数百年の時を越えて、法然上人の教えが経営の未来像に息づいています。キーワードは「共生」。

冒頭から唐突で恐縮ですが、私は葛飾のお寺の息子として育ちました。祖父は法然上人の教えを英訳し初めて海外に紹介した人でした。戦前に出版されたその『HONEN』という本は955ページにも及ぶ分厚いもので、私もその一冊を形見のようにして大切に持っています。

そんな家系に生まれましたが、別にお寺を継ぐわけでもなく若くして渡米してしまった私は、仏教に特別な興味も持たず、つい最近まで法然上人の教えに触れることもなく過ごしてきました。しかし、2012年は法然上人の没後800年を記念する行事が世界各地で行われ、私もふとしたきっかけでロサンゼルスで行われたイベントに参加してきました。

そこで聴いた講話は、法然上人の生涯や教えについてわかりやすく解説するものでした。大変話の上手なスピーカーで、私のように仏教の基礎知識のない者の頭にもすんなり入ってくるようにていねいに説明をしてくれました。とても勉強になったので、その講話を書き起こしたものをもらって帰ってきましたが、『未来企業は共に夢を見る』をいよいよ執筆する段になり、ひょんなことからその講話を読み返していたところ、法然上人と未来企業の考え方に多くの共通性があることに気づかされ、はっとさせられたのです。

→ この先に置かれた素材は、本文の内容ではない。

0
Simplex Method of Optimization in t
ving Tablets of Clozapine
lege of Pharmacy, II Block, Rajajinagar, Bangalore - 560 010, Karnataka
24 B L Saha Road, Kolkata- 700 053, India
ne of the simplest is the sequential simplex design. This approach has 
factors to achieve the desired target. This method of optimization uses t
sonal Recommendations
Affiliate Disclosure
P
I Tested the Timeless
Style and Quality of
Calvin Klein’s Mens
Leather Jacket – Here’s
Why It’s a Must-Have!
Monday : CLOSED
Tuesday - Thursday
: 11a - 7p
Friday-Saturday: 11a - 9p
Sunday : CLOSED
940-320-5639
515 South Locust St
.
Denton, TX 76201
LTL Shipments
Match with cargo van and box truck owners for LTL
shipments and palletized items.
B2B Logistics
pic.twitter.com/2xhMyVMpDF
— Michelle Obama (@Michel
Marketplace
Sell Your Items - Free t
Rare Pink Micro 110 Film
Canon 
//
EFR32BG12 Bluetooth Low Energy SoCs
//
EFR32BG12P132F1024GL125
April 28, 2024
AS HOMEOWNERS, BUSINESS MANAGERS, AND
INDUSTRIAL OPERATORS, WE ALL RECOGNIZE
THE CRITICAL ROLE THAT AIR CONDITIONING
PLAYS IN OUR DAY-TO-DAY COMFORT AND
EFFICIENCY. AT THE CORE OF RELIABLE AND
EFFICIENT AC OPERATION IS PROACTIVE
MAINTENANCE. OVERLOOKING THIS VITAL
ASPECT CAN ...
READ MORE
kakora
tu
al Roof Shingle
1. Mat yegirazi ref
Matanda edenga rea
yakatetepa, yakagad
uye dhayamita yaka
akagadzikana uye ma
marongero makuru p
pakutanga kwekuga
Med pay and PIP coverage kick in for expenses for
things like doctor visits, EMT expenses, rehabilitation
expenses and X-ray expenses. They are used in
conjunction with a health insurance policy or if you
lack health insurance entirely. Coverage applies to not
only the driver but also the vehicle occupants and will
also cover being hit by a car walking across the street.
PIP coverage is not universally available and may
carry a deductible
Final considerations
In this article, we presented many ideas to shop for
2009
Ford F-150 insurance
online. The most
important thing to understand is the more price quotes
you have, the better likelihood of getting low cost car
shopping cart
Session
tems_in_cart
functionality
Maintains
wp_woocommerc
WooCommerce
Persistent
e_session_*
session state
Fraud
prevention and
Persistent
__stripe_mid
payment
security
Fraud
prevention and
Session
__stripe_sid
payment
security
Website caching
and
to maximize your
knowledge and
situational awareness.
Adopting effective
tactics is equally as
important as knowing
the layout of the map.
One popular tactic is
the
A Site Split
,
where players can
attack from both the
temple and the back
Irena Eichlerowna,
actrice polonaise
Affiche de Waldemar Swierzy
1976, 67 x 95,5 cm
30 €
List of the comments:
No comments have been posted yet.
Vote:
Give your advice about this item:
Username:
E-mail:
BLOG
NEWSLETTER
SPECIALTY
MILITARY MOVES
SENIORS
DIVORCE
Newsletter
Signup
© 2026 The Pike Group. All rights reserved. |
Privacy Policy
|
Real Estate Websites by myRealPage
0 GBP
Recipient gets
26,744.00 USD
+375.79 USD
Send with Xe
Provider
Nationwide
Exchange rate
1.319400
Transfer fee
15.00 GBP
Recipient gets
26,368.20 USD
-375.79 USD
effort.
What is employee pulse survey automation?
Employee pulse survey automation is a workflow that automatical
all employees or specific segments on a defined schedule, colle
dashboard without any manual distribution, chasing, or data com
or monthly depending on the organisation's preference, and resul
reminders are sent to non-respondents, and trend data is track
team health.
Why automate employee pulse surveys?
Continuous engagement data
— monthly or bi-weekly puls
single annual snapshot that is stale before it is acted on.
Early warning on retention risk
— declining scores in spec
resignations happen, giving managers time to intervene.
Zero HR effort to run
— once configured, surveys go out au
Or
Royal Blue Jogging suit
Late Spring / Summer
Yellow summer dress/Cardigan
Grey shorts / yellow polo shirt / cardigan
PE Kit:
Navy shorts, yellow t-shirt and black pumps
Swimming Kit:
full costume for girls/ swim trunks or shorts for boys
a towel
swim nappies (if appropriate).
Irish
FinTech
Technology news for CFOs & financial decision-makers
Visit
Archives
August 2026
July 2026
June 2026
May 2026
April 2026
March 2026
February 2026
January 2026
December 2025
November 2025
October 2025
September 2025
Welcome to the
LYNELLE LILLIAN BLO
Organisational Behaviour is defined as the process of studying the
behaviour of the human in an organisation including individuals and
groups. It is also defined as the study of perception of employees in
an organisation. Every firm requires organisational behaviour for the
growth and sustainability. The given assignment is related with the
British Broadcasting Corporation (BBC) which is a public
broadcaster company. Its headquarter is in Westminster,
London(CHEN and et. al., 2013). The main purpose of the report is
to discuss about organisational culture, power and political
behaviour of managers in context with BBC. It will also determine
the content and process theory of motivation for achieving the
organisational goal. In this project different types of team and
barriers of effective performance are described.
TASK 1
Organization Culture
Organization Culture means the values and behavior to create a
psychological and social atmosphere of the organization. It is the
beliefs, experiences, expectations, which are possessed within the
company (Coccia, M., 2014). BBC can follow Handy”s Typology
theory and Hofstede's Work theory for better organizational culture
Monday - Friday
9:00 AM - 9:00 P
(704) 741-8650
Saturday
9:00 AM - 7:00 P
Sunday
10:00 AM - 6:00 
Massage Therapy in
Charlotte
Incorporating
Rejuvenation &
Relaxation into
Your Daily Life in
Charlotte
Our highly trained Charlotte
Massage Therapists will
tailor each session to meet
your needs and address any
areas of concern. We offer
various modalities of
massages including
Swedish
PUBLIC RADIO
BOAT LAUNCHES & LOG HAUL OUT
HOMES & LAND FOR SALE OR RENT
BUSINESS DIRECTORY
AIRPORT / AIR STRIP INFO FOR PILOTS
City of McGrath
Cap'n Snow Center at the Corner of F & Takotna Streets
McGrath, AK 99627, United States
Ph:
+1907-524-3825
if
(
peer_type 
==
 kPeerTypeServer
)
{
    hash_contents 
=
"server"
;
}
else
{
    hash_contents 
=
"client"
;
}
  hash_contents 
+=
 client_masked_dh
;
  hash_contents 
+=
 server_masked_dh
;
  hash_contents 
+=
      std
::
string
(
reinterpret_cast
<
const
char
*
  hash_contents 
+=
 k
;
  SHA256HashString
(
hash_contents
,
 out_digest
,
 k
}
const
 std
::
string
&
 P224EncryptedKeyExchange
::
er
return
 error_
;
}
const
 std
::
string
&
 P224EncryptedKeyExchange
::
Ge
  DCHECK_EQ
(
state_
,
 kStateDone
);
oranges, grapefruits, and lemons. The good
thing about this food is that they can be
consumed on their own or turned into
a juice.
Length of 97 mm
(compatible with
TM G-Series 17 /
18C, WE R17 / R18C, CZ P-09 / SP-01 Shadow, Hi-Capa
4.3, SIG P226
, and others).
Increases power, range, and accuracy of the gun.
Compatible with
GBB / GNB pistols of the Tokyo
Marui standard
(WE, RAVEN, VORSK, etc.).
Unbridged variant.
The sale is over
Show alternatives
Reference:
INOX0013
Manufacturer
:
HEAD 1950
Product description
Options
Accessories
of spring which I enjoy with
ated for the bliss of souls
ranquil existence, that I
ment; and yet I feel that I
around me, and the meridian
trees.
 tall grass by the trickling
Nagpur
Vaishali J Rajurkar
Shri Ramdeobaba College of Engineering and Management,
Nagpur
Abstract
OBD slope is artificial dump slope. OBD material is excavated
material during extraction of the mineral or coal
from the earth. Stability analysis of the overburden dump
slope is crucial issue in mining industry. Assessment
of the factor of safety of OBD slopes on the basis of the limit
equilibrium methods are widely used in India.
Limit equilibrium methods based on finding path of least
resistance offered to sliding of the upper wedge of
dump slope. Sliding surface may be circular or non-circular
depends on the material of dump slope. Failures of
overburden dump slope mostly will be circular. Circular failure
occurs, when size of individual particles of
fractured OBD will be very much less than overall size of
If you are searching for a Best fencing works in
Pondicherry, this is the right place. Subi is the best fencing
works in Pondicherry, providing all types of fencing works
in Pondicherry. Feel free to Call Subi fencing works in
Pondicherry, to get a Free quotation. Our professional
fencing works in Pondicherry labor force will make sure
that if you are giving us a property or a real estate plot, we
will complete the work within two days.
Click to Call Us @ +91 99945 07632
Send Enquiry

世の中がまさしく混沌としていた平安時代末期に、「『ナムアミダブツ』と唱えれば必ず来世は極楽に生まれることができる」と説いた法然は、仏教の民主化を進めた革命児でした。その基盤となった教えは「万人平等救済・共生・非暴力」でした。かいつまんでいえば、「人は独りきりで生きているわけではない。他の人や、社会や、自然との係わり合いによって生かされている。他者を助けることは、自らを助けることだ」ということになります。